By Lynne Baranski
April 07, 1980 12:00 PM

They look and feel like any other trading cards, with two differences: no smell of gum and no guys. These “supersisters,” the latest set of American kids’ favorite collectibles-flippables-tradables, are the first all-female trading cards. The original 72-woman sets are such a hit with girls and boys alike that a second is on the way with new names possibly including Julia Child and Beth Heiden. Remarkably, the 11-month-old enterprise could be in the black by this summer.

The bubblegum-less wonders range in recognition from Bella Abzug to Bonni Tiburzi, the first woman airline pilot; in age from Helen Hayes, 79, to gymnast Jackie Cassello, 14; and in achievement from surf champ Laura Lee Ching to Pulitzer Prize-winning poet Maxine Kumin.

Supersisters is the creation of real sibs Barbara Egerman, 34, of Ridgefield, Conn. and Lois Rich, 39, of Irvington, N.Y., 40 minutes west. When Lois’ 9-year-old, Melissa, an avid card collector, asked why there weren’t any girl cards, Lois and Barbara asked neighborhood kids to name five famous women. “All they could come up with,” says Lois, “were Presidents’ wives, Cheryl Tiegs and whoever was popular on TV.” So the entrepreneurs compiled a list of 500 “women of achievement,” wrote them to request pictures and bios and ordered cards printed on the first 72 who answered. Lois’ husband, Vic, a CPA, and Barbara’s pharmacist husband, Michael, pitched in with the collating.

An initial run for local schools so delighted kids and teachers that 10,000 sets were printed for mail order (all 72 for $6 or 15 for $1). Lois contends the cards are “female, not necessarily feminist,” but Barbara, a staunch ERA supporter, says, “I’ll convert anyone I can. The cards give the message that girls can be anything they want to be.”

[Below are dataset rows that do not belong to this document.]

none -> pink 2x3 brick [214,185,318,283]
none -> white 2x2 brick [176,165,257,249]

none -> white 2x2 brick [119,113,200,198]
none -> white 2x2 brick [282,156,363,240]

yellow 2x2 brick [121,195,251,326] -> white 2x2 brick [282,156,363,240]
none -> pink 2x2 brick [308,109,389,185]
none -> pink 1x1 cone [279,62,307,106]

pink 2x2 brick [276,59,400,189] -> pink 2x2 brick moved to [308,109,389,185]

Not all supersisters were super-cooperative. Many, including Jane Fonda, never answered; some, including TV’s Shari Lewis and NOW president Eleanor Smeal, wouldn’t give their ages (Lewis is 46, Smeal 40). And many flatly refused to take part. Why? Replied an East Coast syndicated columnist: “I couldn’t stand the thought of not being traded.”